A supersonic stealth jet has completed its first test flight armed with British missiles.
The Ministry of Defence confirmed the milestone means its F-35 Lightning jet is a step closer to operations on the front line.
Defence minister Stuart Andrew revealed the test flight on a visit to a Welsh site set to become the repairs base for the F-35 aircraft.
“Exceptional engineering from the UK is not only helping to build what is the world’s most advanced fighter jet, but is also ensuring it’s equipped with the very best firepower.

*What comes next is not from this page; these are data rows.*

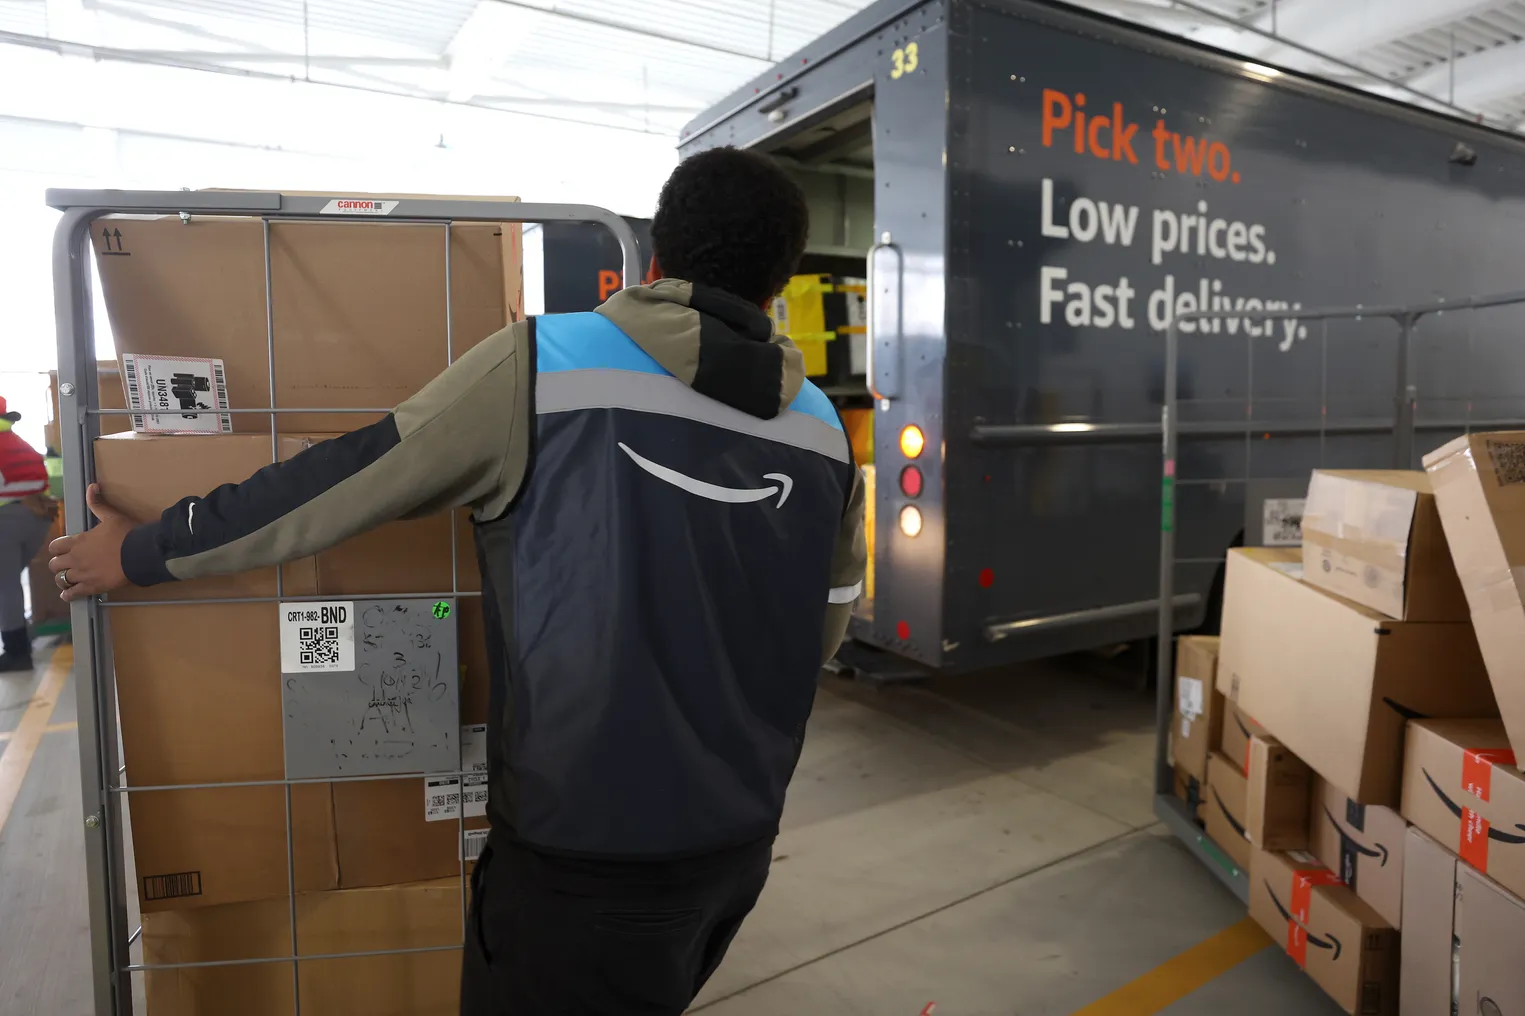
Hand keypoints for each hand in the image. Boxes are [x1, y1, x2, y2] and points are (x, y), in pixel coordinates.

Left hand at [47, 484, 133, 601]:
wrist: (140, 554)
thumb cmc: (127, 534)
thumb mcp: (112, 516)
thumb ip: (98, 503)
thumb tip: (92, 485)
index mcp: (78, 541)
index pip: (55, 547)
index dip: (57, 549)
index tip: (63, 550)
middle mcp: (75, 558)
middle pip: (55, 564)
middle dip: (59, 564)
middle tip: (67, 565)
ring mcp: (82, 574)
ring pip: (61, 580)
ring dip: (63, 579)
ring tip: (68, 580)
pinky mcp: (92, 587)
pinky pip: (73, 594)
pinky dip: (68, 595)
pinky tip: (68, 595)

“This flight by a British pilot, in a British F-35 jet with British-built weapons, is a symbol of the major part we are playing in what is the world’s biggest ever defence programme, delivering billions for our economy and a game-changing capability for our armed forces.”
Mr Andrew was speaking at the Defence Electronics and Components Agency (DECA) in Wales, which is set to become a global repair hub for F-35 systems.
British companies are building 15% of the 3,000 F-35s planned, with an estimated contribution of £35 billion to the UK economy and 25,000 British jobs.
The trials saw the jet armed with Advanced Short Range Air-to-Air Missiles (ASRAAM) built by MBDA in Bolton, which are effective against aircraft ranging in size from large multi-engine aircraft to small drones.
The F-35B Lightning multi-role fighter jet is the first to combine radar-evading stealth technology with supersonic speeds and short take-off and vertical landing capability.
The fighter jets will be jointly manned by the Royal Air Force and the Royal Navy and can operate from land and sea, forming a vital part of Carrier Strike when operating from the Queen Elizabeth class aircraft carriers.
The Royal Navy aircraft carrier HMS Queen Elizabeth is setting sail to the US to carry out flight trials with the supersonic jet.
RAF Marham-based 617 Squadron will carry out its own weaponry flights in the next few months.